Last week, Wayne Easter shared this letter in the local newpaper. Please check comments for Coalition member, Boyd Allen’s response.
“Having spent decades in the political arena, I feel compelled to speak plainly about the Island Regulatory and Appeals Commission’s ongoing investigation into the land holdings of the Great Wisdom Buddhist Institute and the Great Enlightenment Buddhist Institute Society.
Let me be clear: IRAC is not equipped – by mandate or by muscle – to uncover the full truth.

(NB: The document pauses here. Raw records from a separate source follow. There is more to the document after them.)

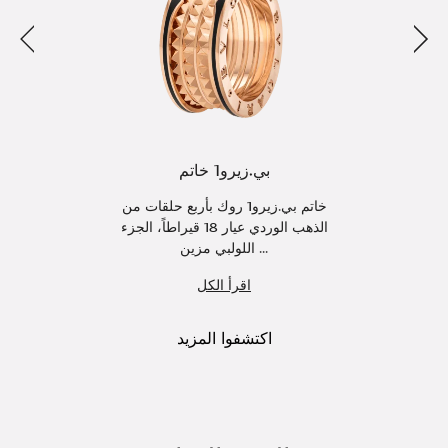
التالي
الس
بي.زيرو1 خاتم
خاتم بي.زيرو1 روك بأربع حلقات من
الذهب الوردي عيار 18 قيراطاً، الجزء
اللولبي مزين ...
اقرأ الكل
اكتشفوا المزيد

IRAC’S focus is narrow: determine whether landholdings comply with acreage limits, corporate transparency rules and land use purposes. It is not, and never has been, an investigative body capable of tracing complex shell corporations, offshore funding or organized influence networks. It lacks subpoena power. It cannot compel witnesses to testify. It cannot examine bank records. And, most importantly, it cannot investigate with the independence, depth or legal teeth required when national security, foreign interference and potential elite capture are at issue.
The IRAC process may have sincere intentions, but legal constraints mean it will ultimately fall short. I have reviewed the scope of work that IRAC outlined for its legal counsel. Although perhaps capable and experienced, the individual is not operating under judicial authority, and will not have access to confidential RCMP intelligence, FINTRAC transaction flags or CSIS reports. Checking names on the land registry does not indicate who controls the assets or where the purchasing power originates.
This is why I, and others, have requested a federal public inquiry – a judicial inquiry with full subpoena powers, access to intelligence briefings, and the ability to investigate cross-border transactions. Only then can we follow the money, trace the influence and determine whether laws have been broken or institutions compromised.
Islanders deserve more than regulatory box-checking. A process lacking the authority to investigate all aspects of these land transactions would be used as cover by those who may have something to hide. Such a process does not meet Islanders’ needs.”
Wayne Easter, former Liberal solicitor general for Canada and Malpeque MP North Wiltshire, P.E.I.